Figure 2.

Role of the microbiota in epithelial regulation of food allergy. Diet and the intestinal microbiota interact to produce the outgrowth or loss of certain bacterial genera in food allergy this can result in altered concentration of microbial ligands, such as TLR ligands, and small molecule metabolites that stimulate host epithelial and immune responses.
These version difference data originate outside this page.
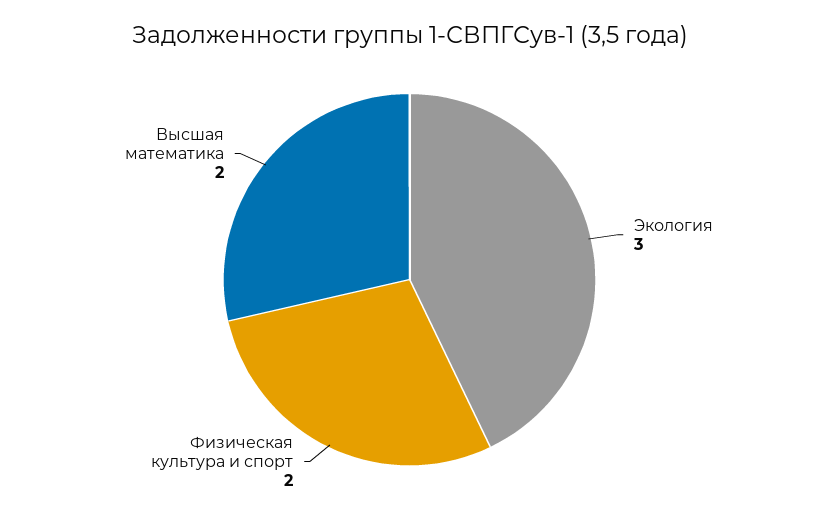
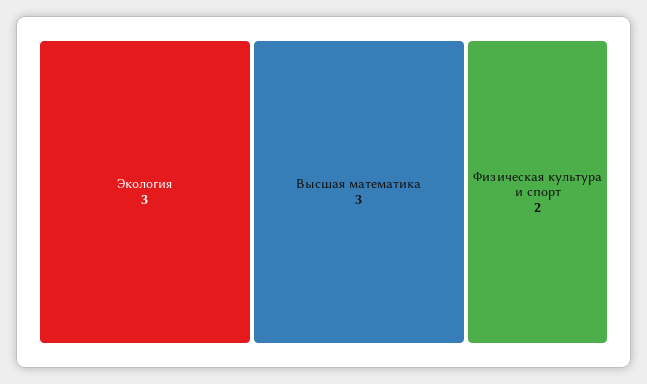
  {
    "Экология": 3,
    "Физическая культура и спорт": 2,
-   "Высшая математика": 2
+   "Высшая математика": 3
  }

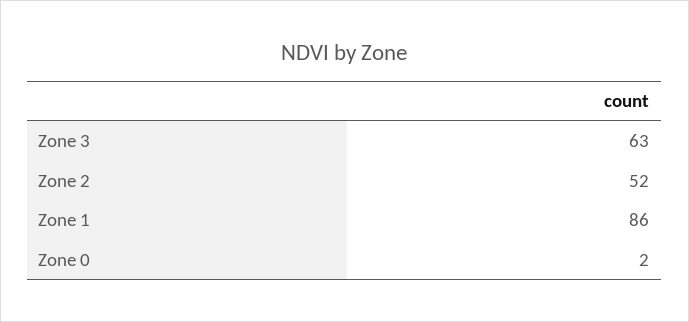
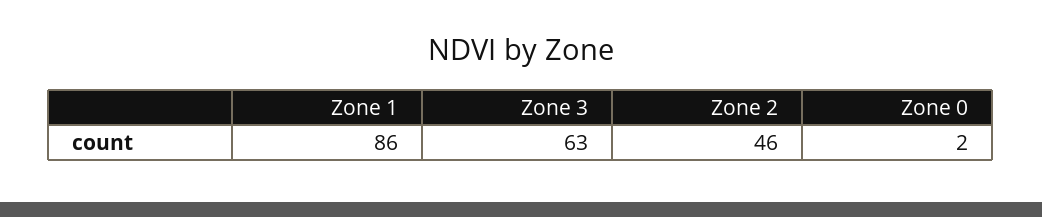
  {
    "Zone 3": 63,
-   "Zone 2": 52,
+   "Zone 2": 46,
    "Zone 1": 86,
    "Zone 0": 2
  }

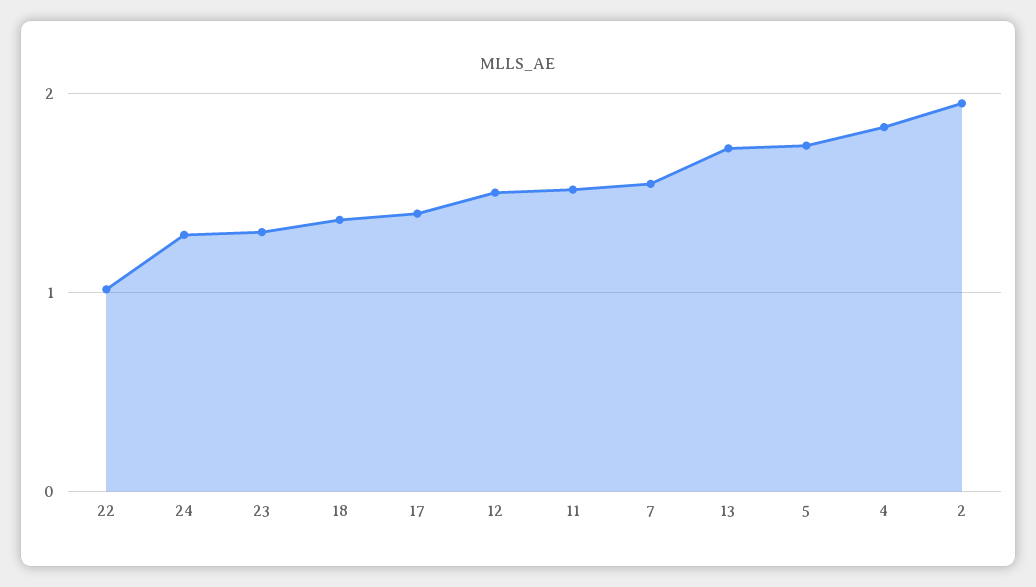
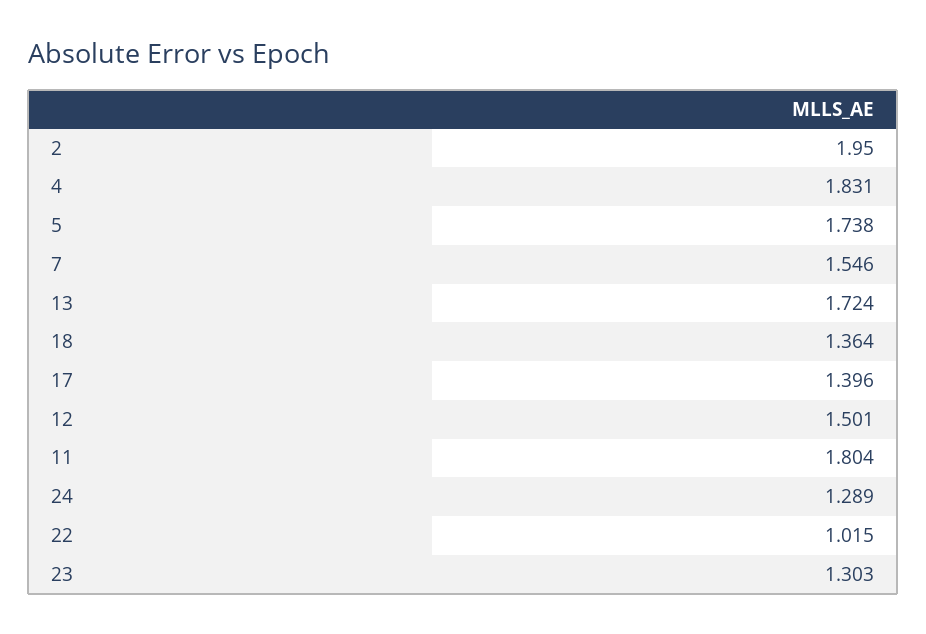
  {
    "22": 1.015,
    "24": 1.289,
    "23": 1.303,
    "18": 1.364,
    "17": 1.396,
    "12": 1.501,
-   "11": 1.5,
+   "11": 1.804,
    "7": 1.546,
    "13": 1.724,
    "5": 1.738,
    "4": 1.831,
    "2": 1.95
  }

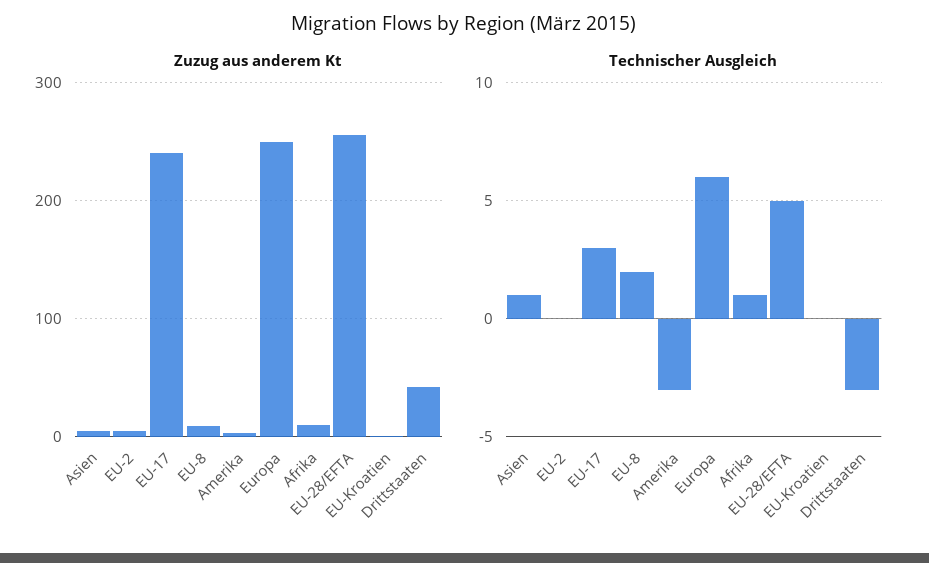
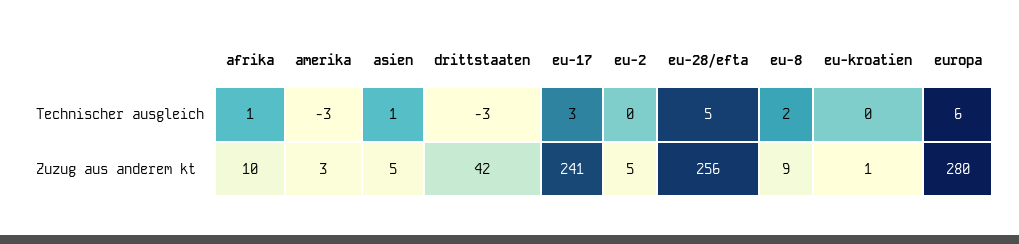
  {
    "Zuzug aus anderem Kt": {
      "Asien": 5,
      "EU-2": 5,
      "EU-17": 241,
      "EU-8": 9,
      "Amerika": 3,
-     "Europa": 250,
+     "Europa": 280,
      "Afrika": 10,
      "EU-28/EFTA": 256,
      "EU-Kroatien": 1,
      "Drittstaaten": 42
    },
    "Technischer Ausgleich": {
      "Asien": 1,
      "EU-2": 0,
      "EU-17": 3,
      "EU-8": 2,
      "Amerika": -3,
      "Europa": 6,
      "Afrika": 1,
      "EU-28/EFTA": 5,
      "EU-Kroatien": 0,
      "Drittstaaten": -3
    }
  }

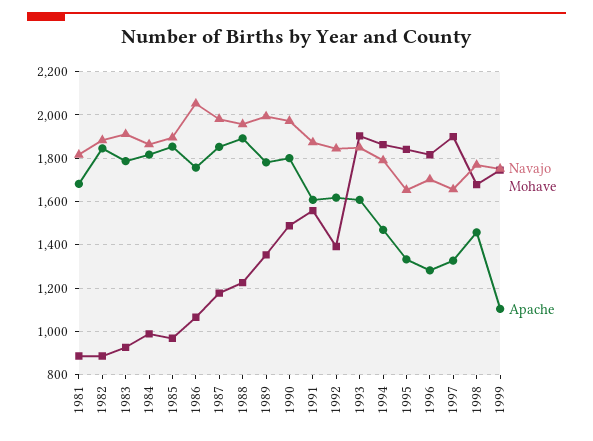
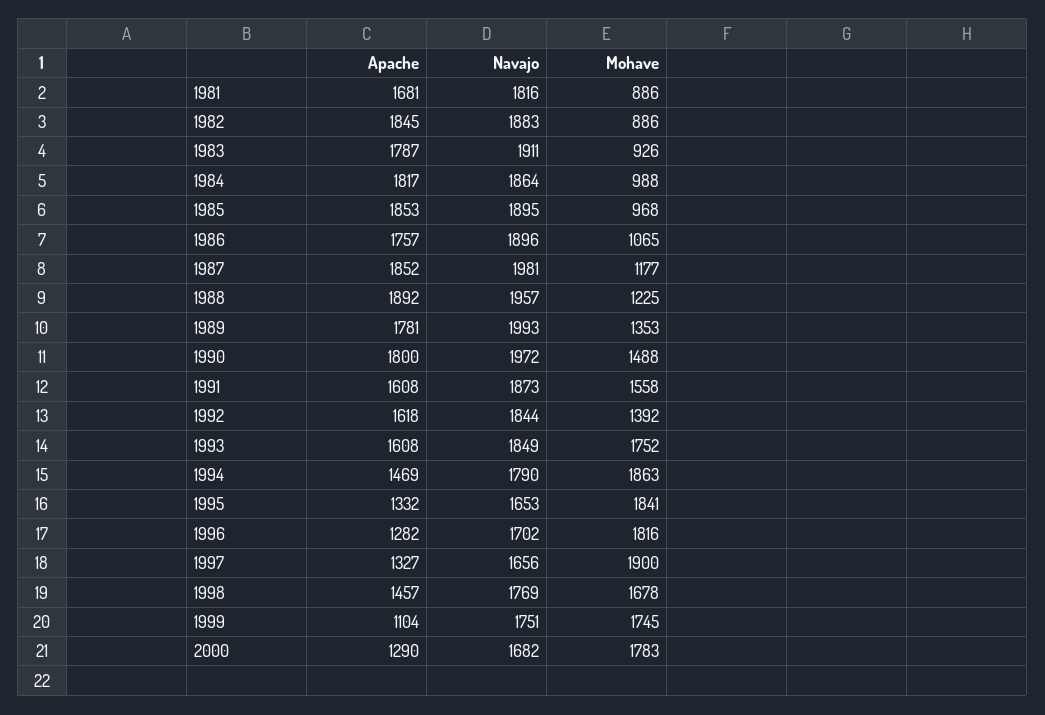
  {
    "Navajo": {
      "1981": 1816,
      "1982": 1883,
      "1983": 1911,
      "1984": 1864,
      "1985": 1895,
-     "1986": 2050,
+     "1986": 1896,
      "1987": 1981,
      "1988": 1957,
      "1989": 1993,
      "1990": 1972,
      "1991": 1873,
      "1992": 1844,
      "1993": 1849,
      "1994": 1790,
      "1995": 1653,
      "1996": 1702,
      "1997": 1656,
      "1998": 1769,
-     "1999": 1751
+     "1999": 1751,
+     "2000": 1682
    },
    "Mohave": {
      "1981": 886,
      "1982": 886,
      "1983": 926,
      "1984": 988,
      "1985": 968,
      "1986": 1065,
      "1987": 1177,
      "1988": 1225,
      "1989": 1353,
      "1990": 1488,
      "1991": 1558,
      "1992": 1392,
-     "1993": 1900,
+     "1993": 1752,
      "1994": 1863,
      "1995": 1841,
      "1996": 1816,
      "1997": 1900,
      "1998": 1678,
-     "1999": 1745
+     "1999": 1745,
+     "2000": 1783
    },
    "Apache": {
      "1981": 1681,
      "1982": 1845,
      "1983": 1787,
      "1984": 1817,
      "1985": 1853,
      "1986": 1757,
      "1987": 1852,
      "1988": 1892,
      "1989": 1781,
      "1990": 1800,
      "1991": 1608,
      "1992": 1618,
      "1993": 1608,
      "1994": 1469,
      "1995": 1332,
      "1996": 1282,
      "1997": 1327,
      "1998": 1457,
-     "1999": 1104
+     "1999": 1104,
+     "2000": 1290
    }
  }

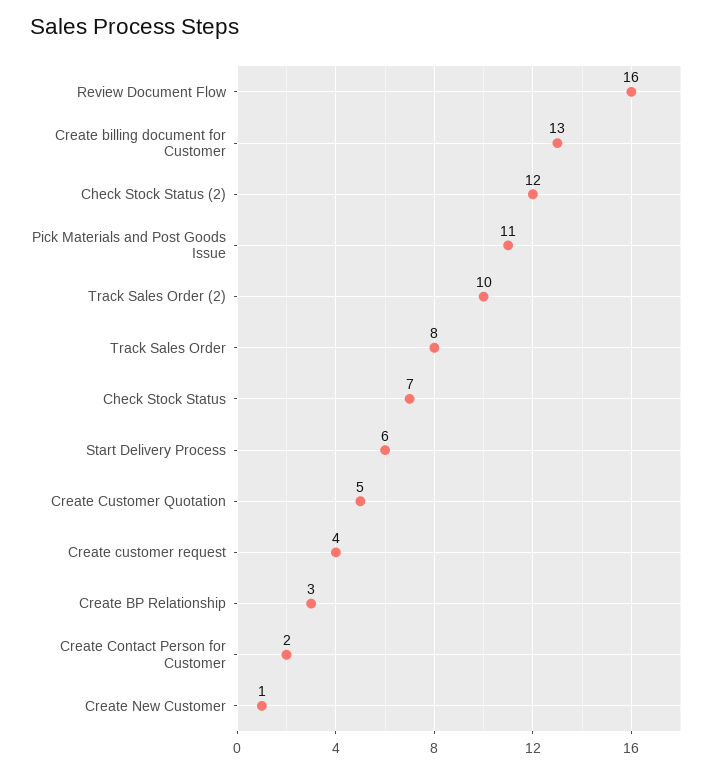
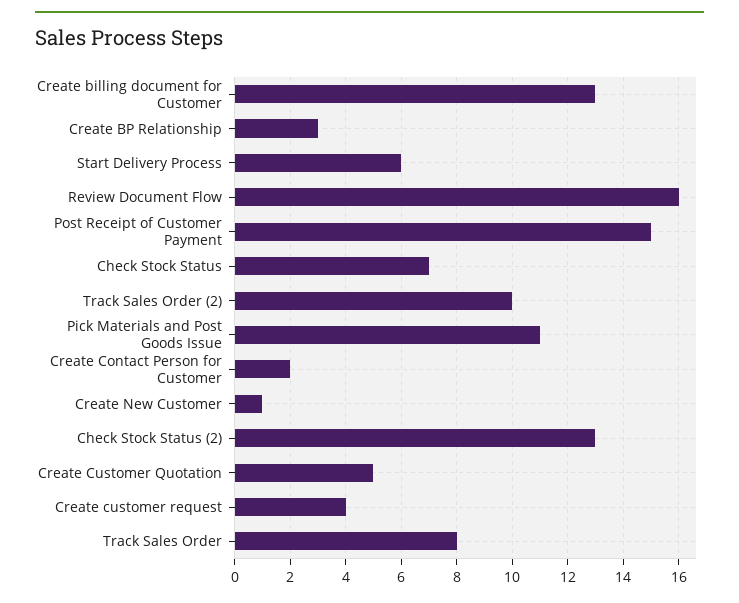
  {
    "Review Document Flow": 16,
    "Create billing document for Customer": 13,
-   "Check Stock Status (2)": 12,
+   "Check Stock Status (2)": 13,
    "Pick Materials and Post Goods Issue": 11,
    "Track Sales Order (2)": 10,
    "Track Sales Order": 8,
    "Check Stock Status": 7,
    "Start Delivery Process": 6,
    "Create Customer Quotation": 5,
    "Create customer request": 4,
    "Create BP Relationship": 3,
    "Create Contact Person for Customer": 2,
-   "Create New Customer": 1
+   "Create New Customer": 1,
+   "Post Receipt of Customer Payment": 15
  }

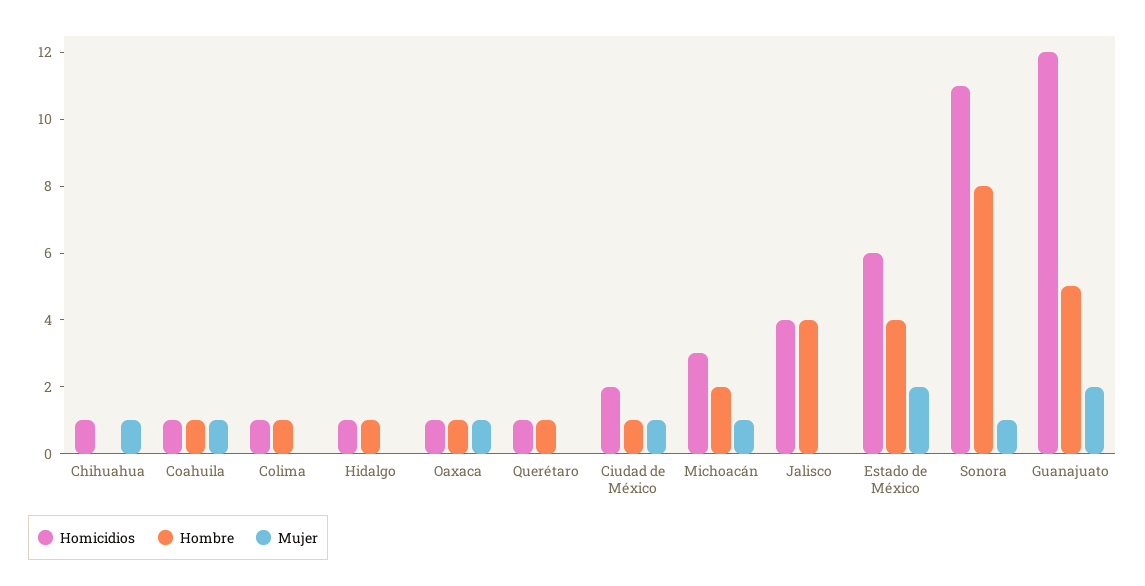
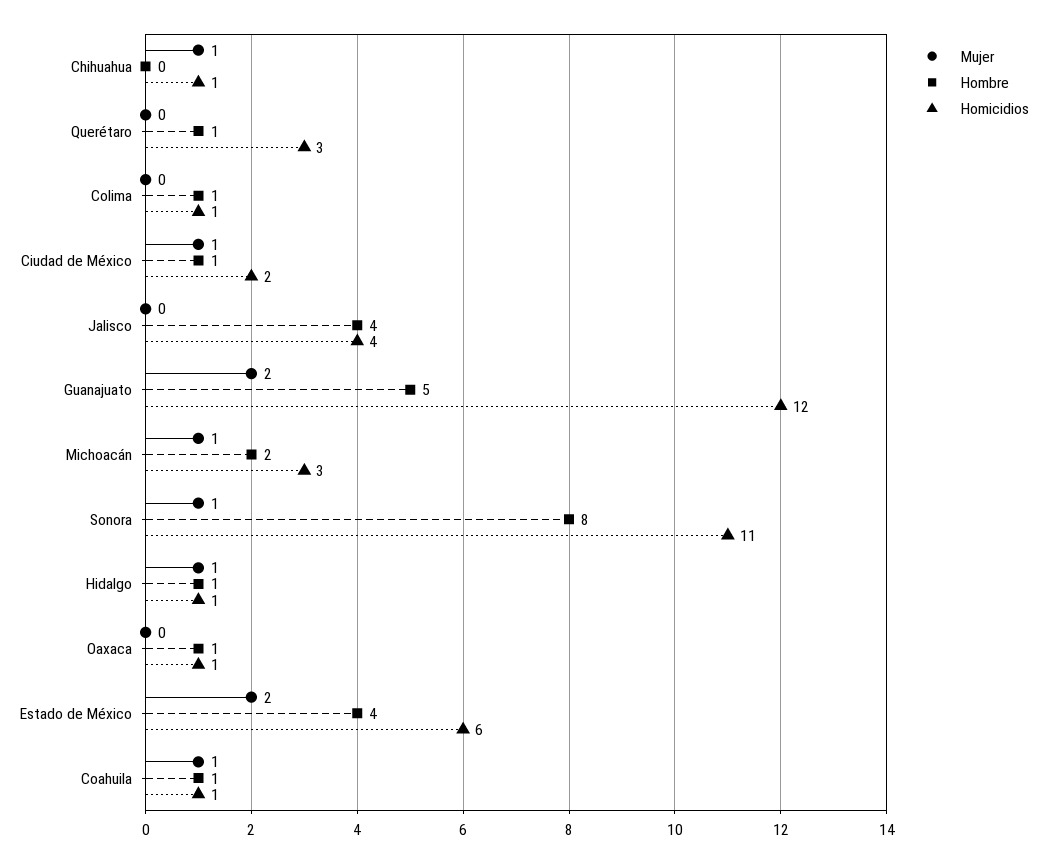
  {
    "Homicidios": {
      "Chihuahua": 1,
      "Coahuila": 1,
      "Colima": 1,
      "Hidalgo": 1,
      "Oaxaca": 1,
-     "Querétaro": 1,
+     "Querétaro": 3,
      "Ciudad de México": 2,
      "Michoacán": 3,
      "Jalisco": 4,
      "Estado de México": 6,
      "Sonora": 11,
      "Guanajuato": 12
    },
    "Hombre": {
      "Chihuahua": 0,
      "Coahuila": 1,
      "Colima": 1,
      "Hidalgo": 1,
      "Oaxaca": 1,
      "Querétaro": 1,
      "Ciudad de México": 1,
      "Michoacán": 2,
      "Jalisco": 4,
      "Estado de México": 4,
      "Sonora": 8,
      "Guanajuato": 5
    },
    "Mujer": {
      "Chihuahua": 1,
      "Coahuila": 1,
      "Colima": 0,
-     "Hidalgo": 0,
+     "Hidalgo": 1,
-     "Oaxaca": 1,
+     "Oaxaca": 0,
      "Querétaro": 0,
      "Ciudad de México": 1,
      "Michoacán": 1,
      "Jalisco": 0,
      "Estado de México": 2,
      "Sonora": 1,
      "Guanajuato": 2
    }
  }

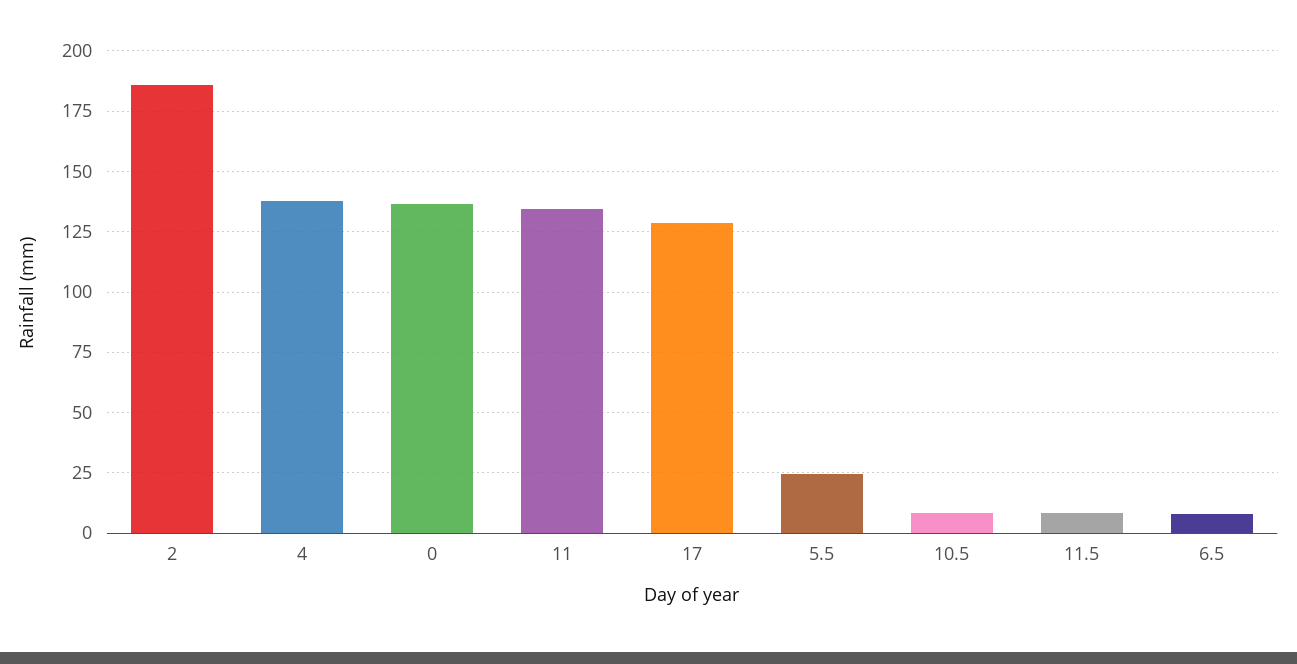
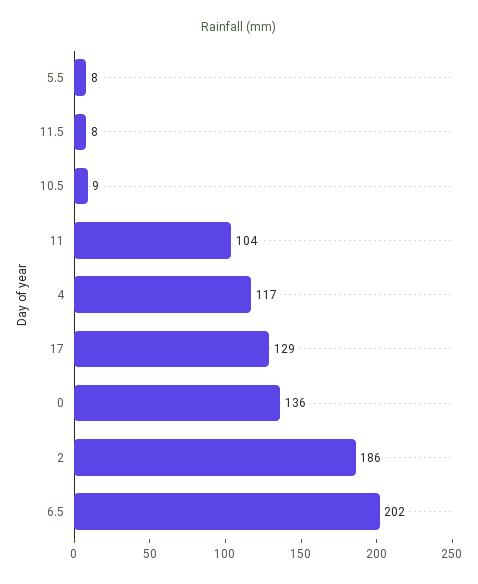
  {
    "2": 186,
-   "4": 137.5,
+   "4": 117,
    "0": 136,
-   "11": 135,
+   "11": 104,
    "17": 129,
-   "5.5": 25,
+   "5.5": 8,
    "10.5": 9,
    "11.5": 8,
-   "6.5": 7.5
+   "6.5": 202
  }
CpG oligonucleotides from bacterial DNA bind epithelial TLR9 to increase expression of ZO-1 improving epithelial tight junction barrier integrity to antigen and reducing cytokine production from immune cells. A high-fiber diet leads to outgrowth of many fermenting Clostridial species and enable their production of short chain fatty acids (SCFAs), in particular butyrate, that act on the epithelium to induce goblet cell hyperplasia, increase antimicrobial proteins (Reg3β and γ), and reduce TLR4 expression. SCFAs also inhibit mast cell activation and favor the development of tolerogenic dendritic cells (DCs) and regulatory T cells and suppress the inflammatory DC-Th2-IgE pathway. A high-fat diet leads to increase in Bacteroidetes and Deltaproteobacteria and reduction in abundance of Prevoltellaceae. This microbial dysbiosis drives increased barrier permeability and antigen transfer to lamina propria cells by increasing Claudin2 and decreasing Occludin tight junction expression. The soluble microbial factors responsible for this epithelial change remain to be discovered.